Friday, January 25, 2013

Decorating with Fabric Panels


If you're looking for a way to add a little flair to your decorating scheme, fabric panels are an easy and inexpensive way to add color, texture and pattern to your walls. Fabric panels are simple to make and you don’t have to worry about sewing anything. You can make your fabric panels any size you want and customize them to fit perfectly in any decorating style. After investing in a few basic materials, all you need is a little imagination and you’ll soon have designer type accessories for any room.

There are numerous ways to decorate with fabric. A typical fabric panel consists of fabric wrapped around a rigid surface or frame such as a piece of plywood, canvas frame or foamboard. You can often find wood frame pieces made for canvas art frames that have corners designed to interlock at craft or art stores. Your fabric piece should wrap around your board or frame with 1 to 2 inches of leftover fabric on each side. Staple or tape the fabric to the back of the board or frame, pulling the fabric very tight and folding the corners like you would when wrapping a present. Use a very strong, durable tape like duct tape if you can’t use staples, making sure you can’t see any tape from the front. Use wall putty or a picture hanger to hang the fabric panel.

You can also hang fabric panels from the wall or ceiling, similar to curtains. A ceiling mount curtain rod or curtain rail can be used to hang fabric panels, which can act as a room divider or cover for an open storage space. Sheer fabric panels can provide a sense of privacy while still maintaining a sense of open spaciousness. You can find hanging fabric panels at stores like Ikea.

Fabric panels can be used on the ceiling to diffuse light and add a layer of softness to the room. Fabric on the ceiling also adds an unusual element to the room's design scheme, providing interest and and character to the space.


Fabric panels can be used to create a custom headboard or textured accent wall in your bedroom. The possibilities are limited only by your imagination!

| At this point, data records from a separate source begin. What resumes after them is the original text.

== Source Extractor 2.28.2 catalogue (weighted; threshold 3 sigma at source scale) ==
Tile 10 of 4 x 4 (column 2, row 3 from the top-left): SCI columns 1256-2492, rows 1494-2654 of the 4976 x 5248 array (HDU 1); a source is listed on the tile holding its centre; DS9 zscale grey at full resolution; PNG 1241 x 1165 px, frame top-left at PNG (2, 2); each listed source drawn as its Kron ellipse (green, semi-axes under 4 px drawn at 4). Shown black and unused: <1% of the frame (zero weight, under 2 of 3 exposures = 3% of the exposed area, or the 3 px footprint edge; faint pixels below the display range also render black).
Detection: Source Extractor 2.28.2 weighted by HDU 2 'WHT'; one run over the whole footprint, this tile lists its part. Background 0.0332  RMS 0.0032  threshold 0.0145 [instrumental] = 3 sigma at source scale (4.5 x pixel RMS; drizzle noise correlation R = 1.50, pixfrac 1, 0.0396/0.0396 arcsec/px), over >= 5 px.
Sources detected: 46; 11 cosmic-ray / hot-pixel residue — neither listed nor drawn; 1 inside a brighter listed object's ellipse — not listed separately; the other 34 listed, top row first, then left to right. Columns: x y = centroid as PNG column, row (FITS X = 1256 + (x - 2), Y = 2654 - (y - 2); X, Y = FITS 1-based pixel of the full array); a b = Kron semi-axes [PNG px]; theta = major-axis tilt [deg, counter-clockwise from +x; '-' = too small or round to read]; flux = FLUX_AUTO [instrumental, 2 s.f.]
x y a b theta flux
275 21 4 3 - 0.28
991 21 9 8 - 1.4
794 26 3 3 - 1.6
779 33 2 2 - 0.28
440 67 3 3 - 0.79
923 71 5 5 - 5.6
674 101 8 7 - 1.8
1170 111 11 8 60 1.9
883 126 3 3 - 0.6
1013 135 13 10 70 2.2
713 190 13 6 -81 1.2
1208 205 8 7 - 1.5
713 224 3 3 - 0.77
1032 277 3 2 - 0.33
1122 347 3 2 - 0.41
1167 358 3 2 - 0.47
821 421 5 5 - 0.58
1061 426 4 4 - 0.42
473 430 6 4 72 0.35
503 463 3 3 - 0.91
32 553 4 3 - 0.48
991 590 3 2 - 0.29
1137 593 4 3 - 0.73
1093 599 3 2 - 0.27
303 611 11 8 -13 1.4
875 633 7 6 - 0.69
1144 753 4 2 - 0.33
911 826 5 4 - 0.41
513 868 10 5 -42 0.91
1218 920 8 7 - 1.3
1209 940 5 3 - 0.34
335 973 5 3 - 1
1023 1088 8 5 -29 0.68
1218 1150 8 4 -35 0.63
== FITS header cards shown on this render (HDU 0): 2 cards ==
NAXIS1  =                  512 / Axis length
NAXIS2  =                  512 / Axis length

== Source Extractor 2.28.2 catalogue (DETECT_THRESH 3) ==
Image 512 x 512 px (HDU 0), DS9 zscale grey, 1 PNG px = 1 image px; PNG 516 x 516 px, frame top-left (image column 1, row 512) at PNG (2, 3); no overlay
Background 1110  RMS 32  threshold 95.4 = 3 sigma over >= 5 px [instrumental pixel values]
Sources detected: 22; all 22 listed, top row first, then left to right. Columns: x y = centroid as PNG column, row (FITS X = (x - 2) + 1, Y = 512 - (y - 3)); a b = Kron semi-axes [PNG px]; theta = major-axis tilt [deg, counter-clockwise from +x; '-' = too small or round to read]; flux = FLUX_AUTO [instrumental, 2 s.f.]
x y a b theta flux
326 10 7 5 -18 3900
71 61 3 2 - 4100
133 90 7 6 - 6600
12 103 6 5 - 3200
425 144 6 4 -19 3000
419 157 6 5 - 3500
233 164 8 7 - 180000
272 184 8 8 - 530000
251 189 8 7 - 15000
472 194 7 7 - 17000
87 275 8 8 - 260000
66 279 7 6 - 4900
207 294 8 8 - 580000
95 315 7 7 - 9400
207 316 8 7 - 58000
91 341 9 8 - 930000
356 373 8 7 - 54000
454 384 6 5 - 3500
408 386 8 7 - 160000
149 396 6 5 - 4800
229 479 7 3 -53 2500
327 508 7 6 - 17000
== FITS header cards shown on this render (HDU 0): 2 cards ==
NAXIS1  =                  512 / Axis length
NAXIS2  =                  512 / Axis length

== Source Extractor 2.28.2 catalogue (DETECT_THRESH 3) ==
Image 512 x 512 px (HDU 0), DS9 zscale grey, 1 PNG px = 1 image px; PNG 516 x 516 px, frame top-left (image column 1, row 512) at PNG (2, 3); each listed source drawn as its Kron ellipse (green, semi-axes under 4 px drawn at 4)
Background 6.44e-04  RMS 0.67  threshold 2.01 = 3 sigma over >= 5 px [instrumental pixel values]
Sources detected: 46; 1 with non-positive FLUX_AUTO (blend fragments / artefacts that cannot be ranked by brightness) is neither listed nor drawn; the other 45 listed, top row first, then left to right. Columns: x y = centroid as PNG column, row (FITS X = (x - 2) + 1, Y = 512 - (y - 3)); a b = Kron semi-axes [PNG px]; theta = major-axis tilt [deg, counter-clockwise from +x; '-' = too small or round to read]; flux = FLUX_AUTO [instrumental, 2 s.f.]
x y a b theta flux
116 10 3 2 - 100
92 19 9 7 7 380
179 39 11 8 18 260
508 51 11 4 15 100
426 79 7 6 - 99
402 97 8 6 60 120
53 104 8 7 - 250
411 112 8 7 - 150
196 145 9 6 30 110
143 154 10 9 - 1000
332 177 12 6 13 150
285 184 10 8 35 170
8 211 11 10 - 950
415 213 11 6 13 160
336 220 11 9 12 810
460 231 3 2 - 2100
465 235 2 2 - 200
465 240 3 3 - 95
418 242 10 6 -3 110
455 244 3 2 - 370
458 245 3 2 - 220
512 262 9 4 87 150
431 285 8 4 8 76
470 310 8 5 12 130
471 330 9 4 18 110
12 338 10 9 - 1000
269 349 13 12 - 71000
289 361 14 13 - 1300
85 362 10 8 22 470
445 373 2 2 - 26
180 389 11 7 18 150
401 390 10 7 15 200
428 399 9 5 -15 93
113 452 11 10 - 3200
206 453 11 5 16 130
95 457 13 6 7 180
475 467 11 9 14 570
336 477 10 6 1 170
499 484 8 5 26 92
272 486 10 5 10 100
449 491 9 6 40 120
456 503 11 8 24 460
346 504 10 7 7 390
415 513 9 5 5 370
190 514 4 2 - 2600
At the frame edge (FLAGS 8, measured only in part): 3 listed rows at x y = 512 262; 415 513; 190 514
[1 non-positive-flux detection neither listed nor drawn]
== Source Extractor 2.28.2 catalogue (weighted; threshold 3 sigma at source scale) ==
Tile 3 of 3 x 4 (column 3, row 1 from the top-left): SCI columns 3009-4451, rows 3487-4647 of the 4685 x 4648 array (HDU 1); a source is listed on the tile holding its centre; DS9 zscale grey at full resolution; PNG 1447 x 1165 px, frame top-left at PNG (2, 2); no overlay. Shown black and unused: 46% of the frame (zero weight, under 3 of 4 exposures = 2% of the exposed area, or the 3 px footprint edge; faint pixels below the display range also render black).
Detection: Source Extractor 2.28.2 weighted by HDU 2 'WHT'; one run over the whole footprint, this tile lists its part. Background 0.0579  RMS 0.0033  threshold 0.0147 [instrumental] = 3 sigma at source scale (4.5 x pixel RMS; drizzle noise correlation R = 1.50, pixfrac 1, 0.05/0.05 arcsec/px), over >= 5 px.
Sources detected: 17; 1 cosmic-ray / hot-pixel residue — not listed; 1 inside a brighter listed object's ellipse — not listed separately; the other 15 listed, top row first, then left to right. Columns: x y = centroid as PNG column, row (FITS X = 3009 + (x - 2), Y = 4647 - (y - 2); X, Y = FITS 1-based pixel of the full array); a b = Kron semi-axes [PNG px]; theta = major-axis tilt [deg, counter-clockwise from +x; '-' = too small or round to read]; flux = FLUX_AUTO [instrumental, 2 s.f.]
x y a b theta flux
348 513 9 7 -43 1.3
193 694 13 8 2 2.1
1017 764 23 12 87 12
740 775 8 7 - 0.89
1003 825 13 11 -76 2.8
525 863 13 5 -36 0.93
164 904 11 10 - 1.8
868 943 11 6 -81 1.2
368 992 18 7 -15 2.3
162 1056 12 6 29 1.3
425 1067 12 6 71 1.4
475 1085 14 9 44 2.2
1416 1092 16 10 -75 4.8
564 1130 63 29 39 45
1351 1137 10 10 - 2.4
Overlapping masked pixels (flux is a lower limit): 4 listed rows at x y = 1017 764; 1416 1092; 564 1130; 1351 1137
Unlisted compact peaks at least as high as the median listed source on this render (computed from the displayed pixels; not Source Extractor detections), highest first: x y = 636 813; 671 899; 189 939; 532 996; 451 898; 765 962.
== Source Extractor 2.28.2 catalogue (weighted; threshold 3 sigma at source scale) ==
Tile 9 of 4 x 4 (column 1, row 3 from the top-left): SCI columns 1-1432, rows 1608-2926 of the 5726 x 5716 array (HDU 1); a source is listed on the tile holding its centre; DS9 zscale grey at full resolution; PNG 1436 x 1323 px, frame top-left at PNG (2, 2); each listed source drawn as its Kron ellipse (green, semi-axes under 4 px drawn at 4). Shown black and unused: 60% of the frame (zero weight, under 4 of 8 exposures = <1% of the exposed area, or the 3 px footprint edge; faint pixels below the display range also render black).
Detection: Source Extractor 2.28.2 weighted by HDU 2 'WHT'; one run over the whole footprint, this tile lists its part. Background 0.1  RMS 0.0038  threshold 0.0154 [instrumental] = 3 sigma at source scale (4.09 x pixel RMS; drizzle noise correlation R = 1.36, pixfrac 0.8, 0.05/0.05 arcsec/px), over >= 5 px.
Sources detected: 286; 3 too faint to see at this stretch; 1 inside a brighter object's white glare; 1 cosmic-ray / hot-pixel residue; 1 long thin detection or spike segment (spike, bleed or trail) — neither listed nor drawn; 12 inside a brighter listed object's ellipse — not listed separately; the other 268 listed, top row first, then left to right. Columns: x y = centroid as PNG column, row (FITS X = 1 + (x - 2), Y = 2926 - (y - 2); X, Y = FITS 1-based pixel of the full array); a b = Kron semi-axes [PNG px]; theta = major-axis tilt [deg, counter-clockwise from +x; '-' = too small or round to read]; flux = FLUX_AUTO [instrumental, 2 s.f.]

Eclectic Bedroom design by Other Metro Interior Designer Neslihan Pekcan/Pebbledesign

Stop by your nearest fabric store and see what inspires you. Take a few swatches home with you to see how they look against your walls and with your other decor. Browse online for more photos and ideas for fabric panels and layer your home with fabric!


 

Monday, January 7, 2013

Easy Window Treatments: Scarf Valances

If you are looking for an easy way to dress up your windows or you want something out of the ordinary, scarf valances may be just what you're looking for. A scarf valance can be used with curtains, blinds, shades or used alone to provide a chic look while still allowing plenty of light to enter through the window. You can buy ready-made scarf valances or make them yourself. If you don't know how to sew or you don't own a sewing machine, don't worry. You can still make a scarf valance without touching a needle or thread, as long as you have an iron.

You'll need to install some hardware to support your scarf valance. Look for a decorative curtain rod to hang the valance from. Any type of curtain rod will work but you may want to stick with a wooden curtain rod. This way, you can secure the fabric with thumb tacks if necessary. Wood rods can also give the window treatment  a classic, upscale look. Add interest with decorative finials.


An easy way to figure out how much fabric you need is to multiply the width of the window by three. if you have a very large window and you plan on using multiple swags in your scarf valance, add about 10 to 15 inches for each swag.

 To hem your fabric without sewing, lay the fabric out on the floor.  Fold approximately 1 inch  of fabric  over and press the seam with an iron.  Insert hemming tape into the fold and iron again to secure  the hem.  Repeat this for each side of the fabric.

There are several methods for hanging a scarf valance, depending on the look you want. For a single swag with symmetrical amounts of fabric hanging on each side, you will need to find the center of the fabric and mark it with safety pins or tape. Mark the center of the curtain rod as well. Fold the fabric in accordian style folds and secure with safety pins or loosely tie string around the scarf to hold the pleats in place. Hold the material up to the rod and match the center marks. Then drape the fabric over each end of the curtain rod, front to back. Pull down the center into a crescent and adjust the sides. Remove the safety pins or string and adjust the folds as needed.


For more of a designer look, hang the scarf asymmetrically, with one side shorter than the other. You can also install eyehook medallions above the window and thread the fabric through them, with cascades hanging in between. Make multiple cascades for larger windows, looping the material around the rod as you go. Intertwine two colors for a layered look.

For the best results, use a two sided fabric that doesn't have a wrong side that will show when twisting and turning. Silk, satin, chenille or any type  of sheer fabric will work well for a scarf valance.